In 1916, in Harpers Weekly, Fiske published the first article to consider Charlie Chaplin as a serious artist. "It will surprise numbers of well-meaning Americans," Fiske wrote, "to learn that a constantly increasing body of cultured, artistic people are beginning to regard the young British buffoon, Charles Chaplin, as an extraordinary artist as well as a comic genius. Many thoughtful persons are beginning to analyze the Chaplin performances to discover his secret. It is the old, familiar secret of inexhaustible imagination, governed by the unfailing precision of a perfect technique."
Although she was highly praised as an actor, she died poverty-stricken, having fought against a group of producers that organized the Theatrical Trust or Syndicate. This organization took control of first-class playhouses in the U.S., dictated the plays chosen, and the actors that were cast.
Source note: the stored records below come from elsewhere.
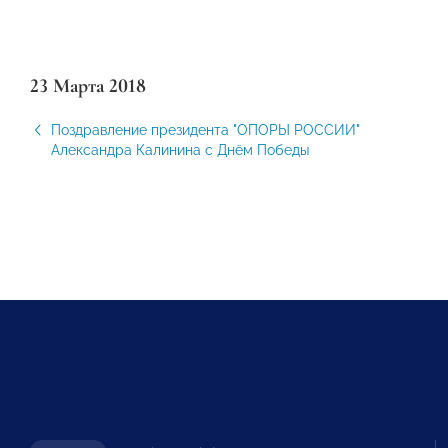
23 Марта 2018
Поздравление президента "ОПОРЫ РОССИИ"
Александра Калинина с Днём Победы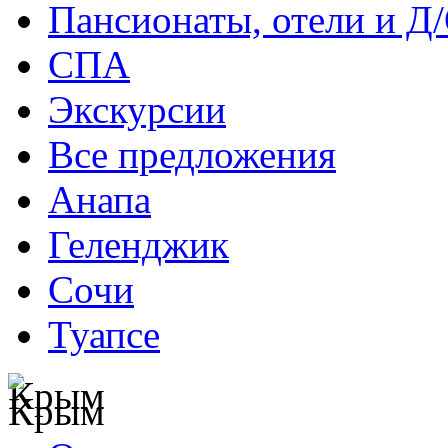
Пансионаты, отели и Д
СПА
Экскурсии
Все предложения
Анапа
Геленджик
Сочи
Туапсе
Крым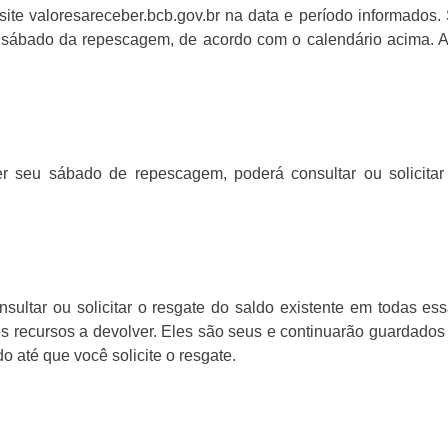
site valoresareceber.bcb.gov.br na data e período informados
o sábado da repescagem, de acordo com o calendário acima. A
 seu sábado de repescagem, poderá consultar ou solicitar o
ultar ou solicitar o resgate do saldo existente em todas ess
 os recursos a devolver. Eles são seus e continuarão guardados 
o até que você solicite o resgate.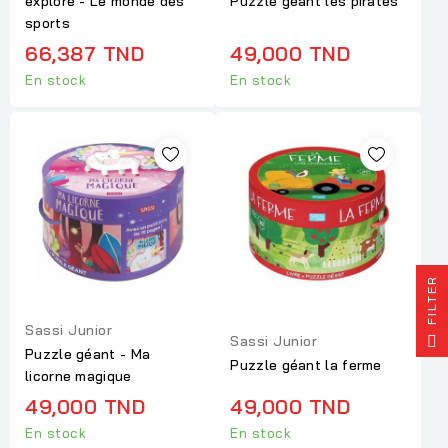
explore - Le monde des
Puzzle géant les pirates
sports
66,387 TND
49,000 TND
En stock
En stock
R
Sassi Junior
F
I
L
T
E
Sassi Junior
Puzzle géant - Ma
Puzzle géant la ferme
licorne magique
49,000 TND
49,000 TND
En stock
En stock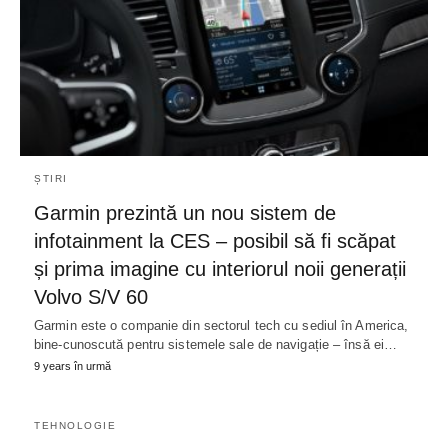
ȘTIRI
Garmin prezintă un nou sistem de
infotainment la CES – posibil să fi scăpat
și prima imagine cu interiorul noii generații
Volvo S/V 60
Garmin este o companie din sectorul tech cu sediul în America,
bine-cunoscută pentru sistemele sale de navigație – însă ei…
9 years în urmă
TEHNOLOGIE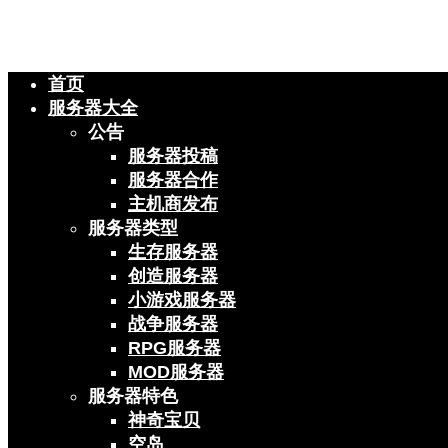
首页
服务器大全
公告
服务器投稿
服务器合作
主机商发布
服务器类型
生存服务器
创造服务器
小游戏服务器
战争服务器
RPG服务器
MOD服务器
服务器特色
神奇宝贝
空岛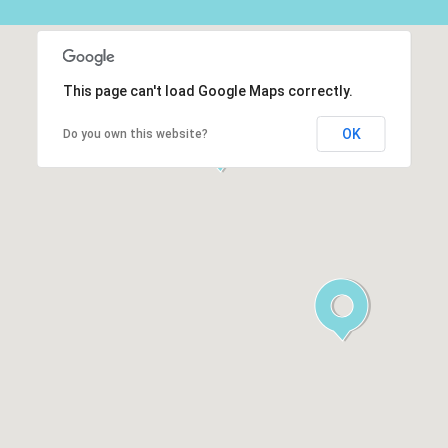
This page can't load Google Maps correctly.
OK
Do you own this website?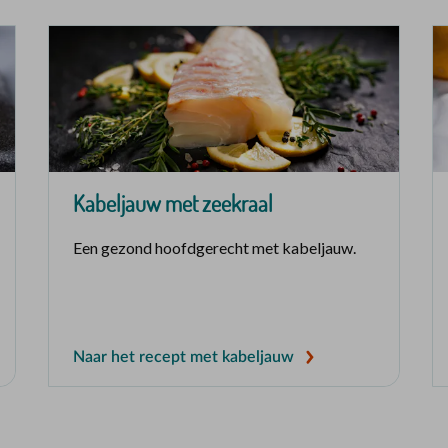
Kabeljauw met zeekraal
Een gezond hoofdgerecht met kabeljauw.
Naar het recept met kabeljauw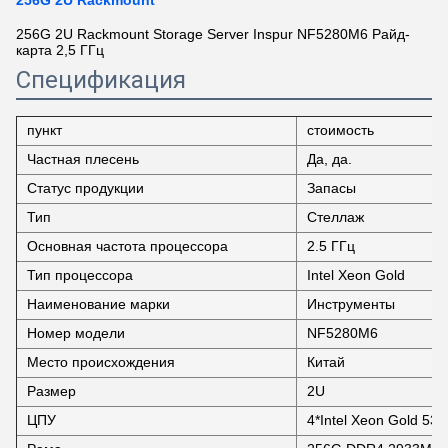
256G 2U Rackmount
256G 2U Rackmount Storage Server Inspur NF5280M6 Райд-
карта 2,5 ГГц
Спецификация
пункт
стоимость
Частная плесень
Да, да.
Статус продукции
Запасы
Тип
Стеллаж
Основная частота процессора
2.5 ГГц
Тип процессора
Intel Xeon Gold
Наименование марки
Инструменты
Номер модели
NF5280M6
Место происхождения
Китай
Размер
2U
ЦПУ
4*Intel Xeon Gold 531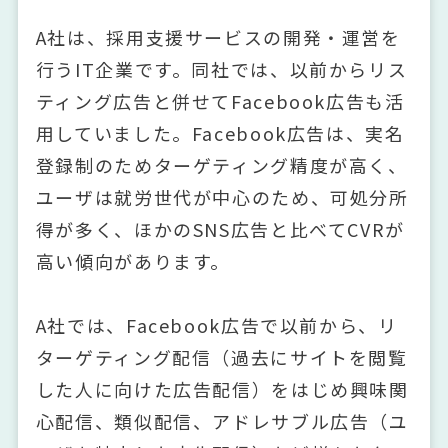
A社は、採用支援サービスの開発・運営を
行うIT企業です。同社では、以前からリス
ティング広告と併せてFacebook広告も活
用していました。Facebook広告は、実名
登録制のためターゲティング精度が高く、
ユーザは就労世代が中心のため、可処分所
得が多く、ほかのSNS広告と比べてCVRが
高い傾向があります。
A社では、Facebook広告で以前から、リ
ターゲティング配信（過去にサイトを閲覧
した人に向けた広告配信）をはじめ興味関
心配信、類似配信、アドレサブル広告（ユ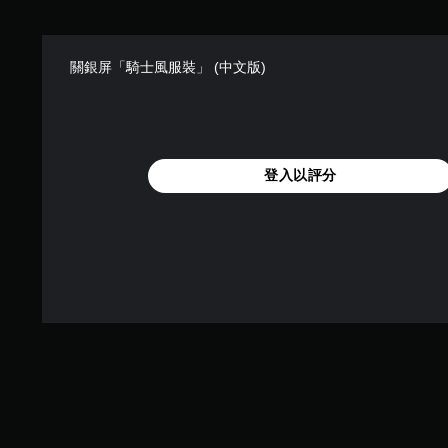
關銀屏「騎士風服裝」 (中文版)
登入以評分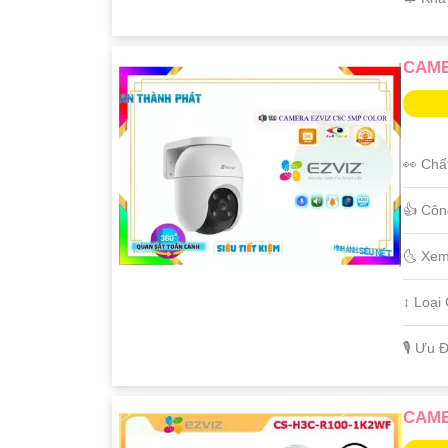
CAME
👀 Chấ
👍 Côn
🌜 Xem
↕️ Loạ
️🎙 Ưu 
CAME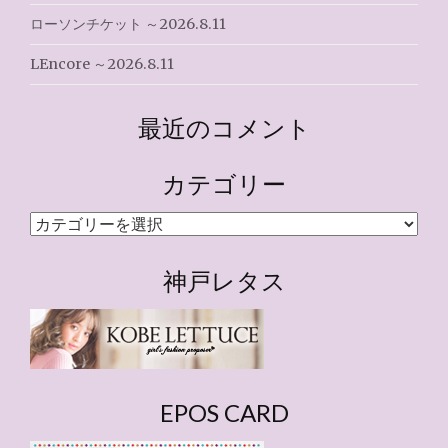
ローソンチケット ～2026.8.11
LEncore ～2026.8.11
最近のコメント
カテゴリー
カ
テ
ゴ
神戸レタス
リ
ー
EPOS CARD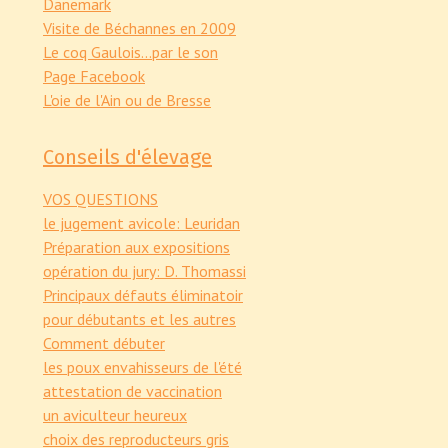
Danemark
Visite de Béchannes en 2009
Le coq Gaulois...par le son
Page Facebook
L'oie de l'Ain ou de Bresse
Conseils d'élevage
VOS QUESTIONS
le jugement avicole: Leuridan
Préparation aux expositions
opération du jury: D. Thomassi
Principaux défauts éliminatoir
pour débutants et les autres
Comment débuter
les poux envahisseurs de l'été
attestation de vaccination
un aviculteur heureux
choix des reproducteurs gris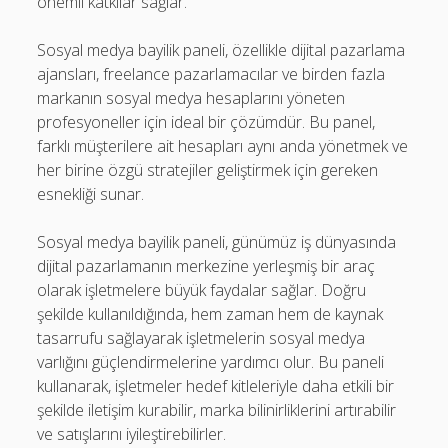
önemli katkılar sağlar.
Sosyal medya bayilik paneli, özellikle dijital pazarlama
ajansları, freelance pazarlamacılar ve birden fazla
markanın sosyal medya hesaplarını yöneten
profesyoneller için ideal bir çözümdür. Bu panel,
farklı müşterilere ait hesapları aynı anda yönetmek ve
her birine özgü stratejiler geliştirmek için gereken
esnekliği sunar.
Sosyal medya bayilik paneli, günümüz iş dünyasında
dijital pazarlamanın merkezine yerleşmiş bir araç
olarak işletmelere büyük faydalar sağlar. Doğru
şekilde kullanıldığında, hem zaman hem de kaynak
tasarrufu sağlayarak işletmelerin sosyal medya
varlığını güçlendirmelerine yardımcı olur. Bu paneli
kullanarak, işletmeler hedef kitleleriyle daha etkili bir
şekilde iletişim kurabilir, marka bilinirliklerini artırabilir
ve satışlarını iyileştirebilirler.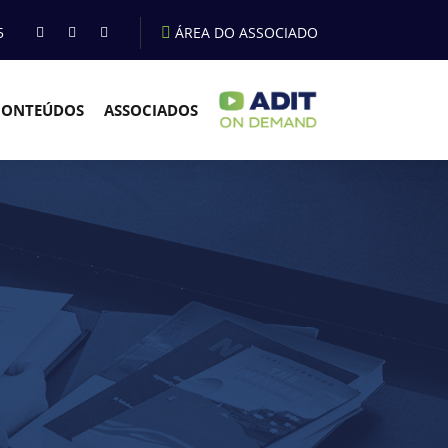
5
ÁREA DO ASSOCIADO
CONTEÚDOS
ASSOCIADOS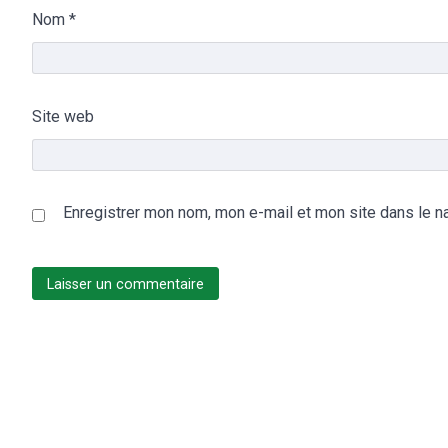
Nom
*
Site web
Enregistrer mon nom, mon e-mail et mon site dans le n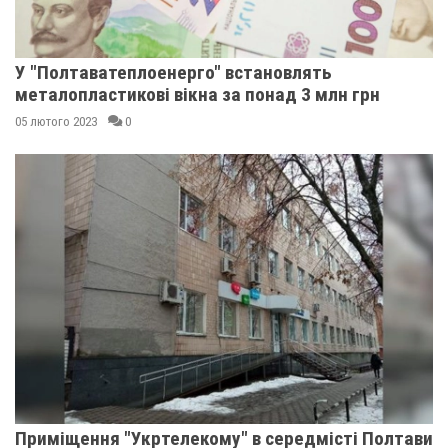
У "Полтаватеплоенерго" встановлять
металопластикові вікна за понад 3 млн грн
05 лютого 2023
0
Приміщення "Укртелекому" в середмісті Полтави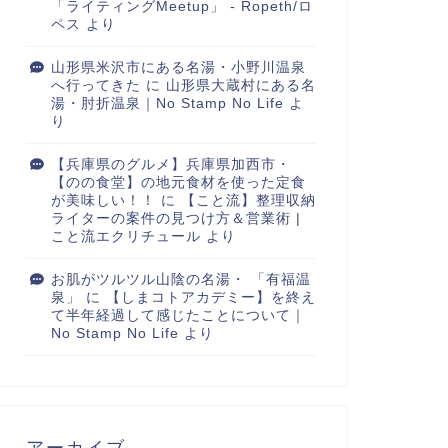
「ライティングMeetup」 - Ropeth/ロ
ペス
より
山形県米沢市にある名湯・小野川温泉
へ行ってきた
に
山形県大蔵村にある名
湯・肘折温泉｜No Stamp No Life
よ
り
【兵庫県のグルメ】兵庫県加西市・
【のの食堂】の地元食材を使った定食
が美味しい！！
に
【こと流】整理収納
ライターの案件の見つけ方＆営業術 |
こと流エクリチュール
より
お肌がツルツル山陰の名湯・ 「有福温
泉」
に
【しまコトアカデミー】を終え
て半年経過して感じたことについて｜
No Stamp No Life
より
アーカイブ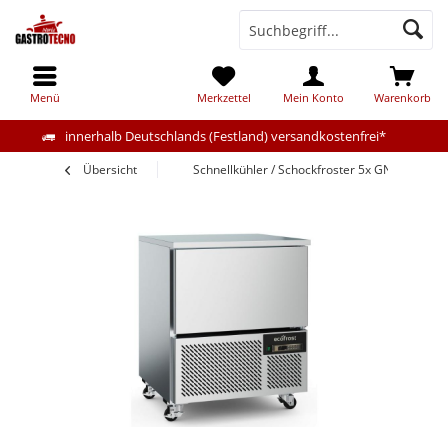
Menü
Merkzettel
Mein Konto
Warenkorb
innerhalb Deutschlands (Festland) versandkostenfrei*
Übersicht
Schnellkühler / Schockfroster 5x GN1/1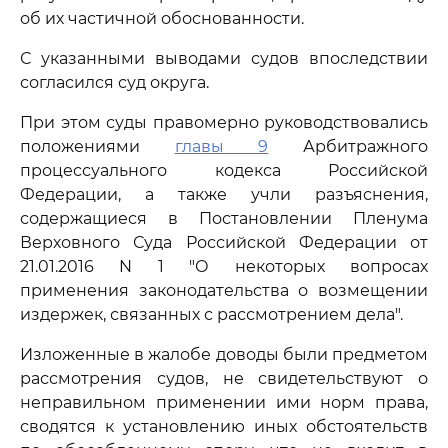
об их частичной обоснованности.
С указанными выводами судов впоследствии
согласился суд округа.
При этом суды правомерно руководствовались
положениями
главы 9
Арбитражного
процессуального кодекса Российской
Федерации, а также учли разъяснения,
содержащиеся в Постановлении Пленума
Верховного Суда Российской Федерации от
21.01.2016 N 1 "О некоторых вопросах
применения законодательства о возмещении
издержек, связанных с рассмотрением дела".
Изложенные в жалобе доводы были предметом
рассмотрения судов, не свидетельствуют о
неправильном применении ими норм права,
сводятся к установлению иных обстоятельств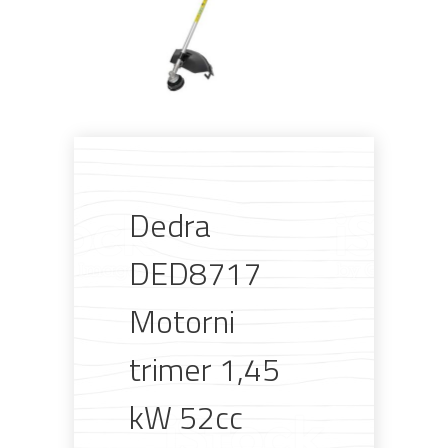
Dedra
DED8717
Motorni
trimer 1,45
kW 52cc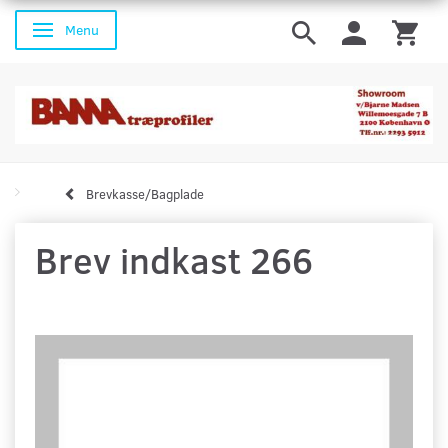
Menu
Skifte navigation
Brevkasse/Bagplade
Brev indkast 266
She fought for artistic freedom for 12 years, which caused her to perform in third-class theatres, such as churches and skating rinks.
In addition to her battle against the Syndicate, she was also one of the most prominent animal welfare advocates of her era. She took interest in the activities of the American Society for the Prevention of Cruelty to Animals and other humane leagues. She was known to have picked up stray dogs and cared for them. She fought against the wearing of the plumes of snowy and great egrets on hats, raised awareness of the cruelties of fur trapping, and changed the treatment of cattle on ranges. Because she was well-known and loved, people followed her example and she was able to broadly influence animal reform. She was twice named one of the twelve greatest living American women because of her fight for animal rights and for her outstanding talent. She was first named in 1923 by the League of Women Voters, and then again in 1931 by Good Housekeeping magazine. Mark Twain wrote the story "A Horse's Tale" at her request to combat bullfighting in Spain.Fiske was associated with Emarel Freshel's Millennium Guild. She was a strict vegetarian and opposed vivisection.
She died from congestive heart failure at the age of 66 in Queens, New York. She and Harrison had no children. Around 1915, the couple adopted an infant boy who would have been a teen at Mrs. Fiske's death in 1932. The actress Emily Stevens (1882–1928) was her cousin as was Elizabeth Maddern, the first wife of author Jack London; she was also related to stage actress Merle Maddern (1887–1984). Robert Stevens, for 23 years the director of the Rochester Community Players, and brother to Emily Stevens, was also a cousin.
During World War II, the Liberty ship SS Minnie M. Fiske was built in Panama City, Florida, and named in her honor. In 1961, her papers (23,000 items, weighing in at 1,400 pounds) were donated to the United States Library of Congress.